Does interleaving in VBOs speed up performance when using VAOs

Merni picture Merni · Sep 17, 2013 · Viewed 8.1k times · Source

You usually get a speed up when you use interleaved VBOs instead of using multiple VBOs. Is this also valid when using VAOs?

Because it's much more convenient to have a VBO for the positions, and one for the normals etc. And you can use one VBO in multiple VAOs.

Answer

Sam picture Sam · Sep 17, 2013

VAOs

  • For sharing larger data sets, a dedicated buffer containing a single vertex (attrib) array is surely a way to go, while one could still interleave specific arrays in another buffer and combine them using a VAO.

  • A VAO handles the binding of all those buffers and the vertex (attrib) array states such as array buffer bindings and attrib entries with (buffer) pointers and enable/disable flags. Aside from its convenience, it is designed for doing this job quickly, not to mention the simple API call, which changes all states at once, without the tedious enabling and disabling of attrib arrays.
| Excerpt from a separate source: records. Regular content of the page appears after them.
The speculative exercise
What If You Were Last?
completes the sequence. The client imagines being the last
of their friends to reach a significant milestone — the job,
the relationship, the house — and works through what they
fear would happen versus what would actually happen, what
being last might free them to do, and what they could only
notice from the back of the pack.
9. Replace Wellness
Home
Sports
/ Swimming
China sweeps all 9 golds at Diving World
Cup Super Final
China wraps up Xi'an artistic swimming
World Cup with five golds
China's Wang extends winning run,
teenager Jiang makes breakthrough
It basically does, what we had to do manually before. However, with my own VAO-like implementation, I could not measure any performance loss, even when doing lots of binds. From my point of view, the major advantage is its convenience.

So, a VAO doesn't decide on drawing performance in terms of glDraw*, but it can have an impact on the overhead of state changes.
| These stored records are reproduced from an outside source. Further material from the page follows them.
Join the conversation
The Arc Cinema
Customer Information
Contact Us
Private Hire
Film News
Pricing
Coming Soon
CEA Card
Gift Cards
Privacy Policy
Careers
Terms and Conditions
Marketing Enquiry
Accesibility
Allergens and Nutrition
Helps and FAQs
Interleaved data formats...

  • ...cause less GPU cache pressure, because the vertex coordinate and attributes of a single vertex aren't scattered all over in memory. They fit consecutively into few cache lines, whereas scattered attributes could cause more cache updates and therefore evictions. The worst case scenario could be one (attribute) element per cache line at a time because of distant memory locations, while vertices get pulled in a non-deterministic/non-contiguous manner, where possibly no prediction and prefetching kicks in. GPUs are very similar to CPUs in this matter.

  • ...are also very useful for various external formats, which satisfy the deprecated interleaved formats, where datasets of compatible data sources can be read straight into mapped GPU memory. I ended up re-implementing these interleaved formats with the current API for exactly those reasons.

  • ...should be layouted alignment friendly just like simple arrays. Mixing various data types with different size/alignment requirements may need padding to be GPU and CPU friendly. This is the only downside I know of, appart from the more difficult implementation.

  • ...do not prevent you from pointing to single attrib arrays in them for sharing.

Interleaving will most probably improve draw performance.

Conclusion:

From what I experienced, it is best to have cleanly designed interfaces for vertex data sources and 'compiled' VAOs, where one can encapsulate the VAO factory appropriately. This factory can then be altered to initialize interleaved, separate or mixed vertex buffer layouts from data sources, without breaking anything. This is especially useful for profiling.

After all that babbling, my advice is simple: Proper and sufficiently abstracted design before and for optimization.